Laptops, Chromebooks or tablets – what’s your type?

When it comes to refreshing your school’s mobile devices (or even purchasing them for the first time), there is a wider range of device types to choose from than ever before, and it’s not always easy for schools to discern which ones will serve their staff and pupils best.

I wanted to share my views with you, on the pros and cons of using laptops, Chromebooks and tablets in the classroom, so that schools can make an informed choice rather than one that’s based on which supplier gives the best sales pitch!

My thoughts and advice can be grouped into five key areas:

1. Portability and battery life:
On average Chromebooks and tablets have a similarly impressive battery life. This will differ from device to device but just to give a typical example: The iPad 2 has an advertised battery life of 10 hours while the HP Chromebook 11 gives 9.5 hours on a single charge. Laptops lose out in this department with a typical education-friendly model coming in at around 8 hours.
In terms of portability, it’s no surprise that tablets win hands-down, so a school regularly moves devices between classrooms or if pupils are allowed to take devices home, then it becomes more compelling to take a closer look at tablets.

Portability and battery life score: Tablets: 1 | Chromebooks: 1 | Laptops: 0

2. Reliability:
Chromebooks are designed to work directly ‘in the cloud’ so they are slightly less prone to software and operating system errors in comparison to laptops and tablets. However, their learning apps and collaborative features are entirely dependent on the school’s internet connection – if that fails then you may experience an interruption to the flow of a lesson. It’s worth noting that with Chromebooks, a user would be able to continue working offline on certain apps like Google Docs.
On the other hand, working collaboratively with laptops is often only dependent on the school’s local network, which rarely fails. Schools should ask themselves: How reliable is our internet connection? Do we want the majority of our learning resources to be accessed just online or both online and through the school’s local network? The reliability of these devices very much depends on the unique circumstances of each school so there is no clear winner here.

Reliability score: Tablets: 1 | Chromebooks: 1 | Laptops: 1

3. Versatility and usability:
There is no beating a laptop when it comes to the variety of ways in which you can access and share learning resources. Pupils can work and collaborate in the cloud via Microsoft Office 365 or Google Apps for Education, or they can work from the school’s local network or even from the laptop’s local hard drive if absolutely necessary. Furthermore, laptops can also accommodate processor-heavy applications (such as Photoshop or video editing software) while the other two devices are not designed to.
Lastly, laptops tend to have more port and connectivity options than tablets and their mouse-based Windows environment is familiar to most pupils and teachers. We think that laptops have the edge in this category.

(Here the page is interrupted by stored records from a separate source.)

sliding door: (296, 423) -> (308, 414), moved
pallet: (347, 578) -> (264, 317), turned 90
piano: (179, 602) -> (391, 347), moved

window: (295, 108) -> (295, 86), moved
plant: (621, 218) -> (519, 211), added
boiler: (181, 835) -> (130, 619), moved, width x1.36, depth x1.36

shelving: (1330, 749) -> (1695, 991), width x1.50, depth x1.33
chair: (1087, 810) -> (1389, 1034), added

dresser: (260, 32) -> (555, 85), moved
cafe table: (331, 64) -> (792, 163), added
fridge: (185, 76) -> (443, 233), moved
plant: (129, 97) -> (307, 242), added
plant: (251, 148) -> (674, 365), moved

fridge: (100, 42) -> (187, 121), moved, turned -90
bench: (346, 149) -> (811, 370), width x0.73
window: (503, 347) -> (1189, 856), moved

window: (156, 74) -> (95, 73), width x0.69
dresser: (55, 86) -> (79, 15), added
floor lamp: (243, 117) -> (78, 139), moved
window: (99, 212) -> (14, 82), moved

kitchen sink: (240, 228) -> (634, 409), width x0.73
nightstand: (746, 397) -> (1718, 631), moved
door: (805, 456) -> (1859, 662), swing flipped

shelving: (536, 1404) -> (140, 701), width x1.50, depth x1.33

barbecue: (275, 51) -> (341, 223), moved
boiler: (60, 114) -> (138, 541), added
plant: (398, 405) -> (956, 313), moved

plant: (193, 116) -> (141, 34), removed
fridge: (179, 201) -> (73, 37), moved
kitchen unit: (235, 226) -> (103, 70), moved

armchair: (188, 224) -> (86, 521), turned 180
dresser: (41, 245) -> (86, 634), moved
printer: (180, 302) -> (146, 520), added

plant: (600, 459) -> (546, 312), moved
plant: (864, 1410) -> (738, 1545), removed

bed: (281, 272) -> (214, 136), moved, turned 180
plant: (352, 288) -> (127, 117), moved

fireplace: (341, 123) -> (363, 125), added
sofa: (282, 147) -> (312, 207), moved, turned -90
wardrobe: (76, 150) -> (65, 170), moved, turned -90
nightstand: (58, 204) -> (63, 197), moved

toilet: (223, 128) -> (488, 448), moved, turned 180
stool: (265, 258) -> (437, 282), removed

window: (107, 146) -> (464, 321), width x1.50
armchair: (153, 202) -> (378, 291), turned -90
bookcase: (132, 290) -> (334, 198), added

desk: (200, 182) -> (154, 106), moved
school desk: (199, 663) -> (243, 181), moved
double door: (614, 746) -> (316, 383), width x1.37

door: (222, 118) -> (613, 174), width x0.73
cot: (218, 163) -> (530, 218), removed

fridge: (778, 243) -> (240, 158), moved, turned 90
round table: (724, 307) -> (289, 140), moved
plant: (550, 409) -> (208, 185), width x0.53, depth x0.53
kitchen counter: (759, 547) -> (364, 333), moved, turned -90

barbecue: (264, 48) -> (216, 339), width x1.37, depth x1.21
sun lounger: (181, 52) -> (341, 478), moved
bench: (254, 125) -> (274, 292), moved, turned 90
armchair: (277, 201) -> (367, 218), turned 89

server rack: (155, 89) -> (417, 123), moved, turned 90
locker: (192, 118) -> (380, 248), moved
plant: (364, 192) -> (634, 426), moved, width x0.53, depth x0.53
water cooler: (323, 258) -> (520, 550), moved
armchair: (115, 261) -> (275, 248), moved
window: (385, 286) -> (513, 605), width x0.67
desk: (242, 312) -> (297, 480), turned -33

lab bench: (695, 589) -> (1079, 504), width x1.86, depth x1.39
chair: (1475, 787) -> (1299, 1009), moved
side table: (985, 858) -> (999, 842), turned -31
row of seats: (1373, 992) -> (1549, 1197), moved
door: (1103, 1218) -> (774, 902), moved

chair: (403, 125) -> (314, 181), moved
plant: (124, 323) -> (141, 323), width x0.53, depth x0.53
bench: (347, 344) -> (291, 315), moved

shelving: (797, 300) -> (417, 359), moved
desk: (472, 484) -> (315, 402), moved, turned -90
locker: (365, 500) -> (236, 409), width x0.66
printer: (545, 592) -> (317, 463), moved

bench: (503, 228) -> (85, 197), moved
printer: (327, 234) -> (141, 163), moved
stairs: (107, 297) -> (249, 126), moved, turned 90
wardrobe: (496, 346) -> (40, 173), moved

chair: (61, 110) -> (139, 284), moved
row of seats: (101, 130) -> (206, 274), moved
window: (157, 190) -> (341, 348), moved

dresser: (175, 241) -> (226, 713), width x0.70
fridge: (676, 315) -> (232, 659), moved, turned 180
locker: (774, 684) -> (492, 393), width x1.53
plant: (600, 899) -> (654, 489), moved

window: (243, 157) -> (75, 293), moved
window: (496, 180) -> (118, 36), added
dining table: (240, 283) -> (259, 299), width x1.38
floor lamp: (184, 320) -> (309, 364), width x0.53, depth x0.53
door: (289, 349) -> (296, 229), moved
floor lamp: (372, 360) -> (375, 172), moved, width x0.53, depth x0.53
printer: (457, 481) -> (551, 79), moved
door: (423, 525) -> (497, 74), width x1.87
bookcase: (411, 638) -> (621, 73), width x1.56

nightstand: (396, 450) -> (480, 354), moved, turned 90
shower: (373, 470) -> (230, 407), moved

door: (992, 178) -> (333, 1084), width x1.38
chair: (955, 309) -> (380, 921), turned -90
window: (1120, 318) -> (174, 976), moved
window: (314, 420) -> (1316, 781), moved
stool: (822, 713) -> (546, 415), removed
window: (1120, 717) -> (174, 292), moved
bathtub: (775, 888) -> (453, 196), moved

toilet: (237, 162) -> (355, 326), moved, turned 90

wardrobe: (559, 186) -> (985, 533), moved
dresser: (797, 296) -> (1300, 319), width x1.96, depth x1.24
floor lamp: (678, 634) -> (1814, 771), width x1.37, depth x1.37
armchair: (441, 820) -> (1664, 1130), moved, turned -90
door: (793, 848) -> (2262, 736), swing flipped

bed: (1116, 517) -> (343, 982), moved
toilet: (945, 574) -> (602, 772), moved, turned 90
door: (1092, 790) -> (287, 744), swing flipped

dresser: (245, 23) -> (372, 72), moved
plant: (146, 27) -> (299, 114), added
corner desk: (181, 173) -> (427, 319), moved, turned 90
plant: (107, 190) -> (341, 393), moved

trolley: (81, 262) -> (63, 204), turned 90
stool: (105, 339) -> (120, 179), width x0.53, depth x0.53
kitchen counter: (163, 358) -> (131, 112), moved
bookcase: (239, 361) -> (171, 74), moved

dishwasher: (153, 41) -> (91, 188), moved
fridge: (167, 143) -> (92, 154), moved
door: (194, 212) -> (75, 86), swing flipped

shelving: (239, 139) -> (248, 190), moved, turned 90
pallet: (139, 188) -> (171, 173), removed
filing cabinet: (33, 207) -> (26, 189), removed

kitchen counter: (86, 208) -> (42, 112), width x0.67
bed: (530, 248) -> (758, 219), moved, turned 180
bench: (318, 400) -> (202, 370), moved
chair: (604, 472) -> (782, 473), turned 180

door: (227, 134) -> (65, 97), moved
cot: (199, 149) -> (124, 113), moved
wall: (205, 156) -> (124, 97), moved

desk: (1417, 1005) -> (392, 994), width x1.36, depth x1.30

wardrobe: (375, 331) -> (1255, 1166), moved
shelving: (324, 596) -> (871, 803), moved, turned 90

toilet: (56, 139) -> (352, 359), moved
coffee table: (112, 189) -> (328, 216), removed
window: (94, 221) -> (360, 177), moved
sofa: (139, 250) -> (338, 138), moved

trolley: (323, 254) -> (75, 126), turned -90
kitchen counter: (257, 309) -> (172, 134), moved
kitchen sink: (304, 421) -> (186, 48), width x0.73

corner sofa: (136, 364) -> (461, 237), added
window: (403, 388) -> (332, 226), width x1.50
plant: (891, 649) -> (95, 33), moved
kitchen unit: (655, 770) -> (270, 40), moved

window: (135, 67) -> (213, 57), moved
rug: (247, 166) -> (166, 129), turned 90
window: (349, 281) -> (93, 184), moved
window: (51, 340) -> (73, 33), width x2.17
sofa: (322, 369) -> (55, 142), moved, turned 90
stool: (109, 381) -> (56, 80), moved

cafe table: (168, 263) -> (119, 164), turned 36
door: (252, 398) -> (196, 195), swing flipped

Versatility and usability score: Tablets: 0 | Chromebooks: 0 | Laptops: 1

4. Ease of Management

Typically, the operating systems on all three types of device types are designed to be easily shared between users (i.e. there will be a customised experience for each user logging into the same device). But what about administrative tasks such setting policies and managing device licences? If a school’s network is Windows-based (like most schools are) then we feel that the devices most easily managed would be laptops and Chromebooks.
While managing Chromebooks may present a bit of a learning curve, like other Google products their management tools are designed for ease of use and simplicity. Administering some tablets that are connected to a Windows network, particularly iPads, often requires specialist knowledge and may require additional training for a school’s technicians or even the input of an expert consultant.

Ease of Management score: Tablets: 0 | Chromebooks: 1 | Laptops: 1

5. Price
Tighter purse strings make Chromebooks and tablets an attractive proposition for schools, with many models available at that ‘magic’ sub-£200 rate (unless you’re looking into iPads). On the other hand, schools do have the option of extending the lifespan of laptops by upgrading their processors and hard-drives and increasing their RAM. Still, we feel that Chromebook and tablets have the edge in this category.

Price score: Tablets: 1 | Chromebooks: 1 | Laptops: 0

The Final Score

Score: Tablets: 3 | Chromebooks: 4 | Laptops: 3

As you can see it’s very close! While Chromebooks have a slight overall advantage, the true answer lies in how well the solution integrates into each school’s unique requirements and how much importance is attached to each of the above areas. For example, some schools are already heavily invested in Microsoft Office 365 so may not want to take that leap into a ‘cloud only’ Chromebook environment.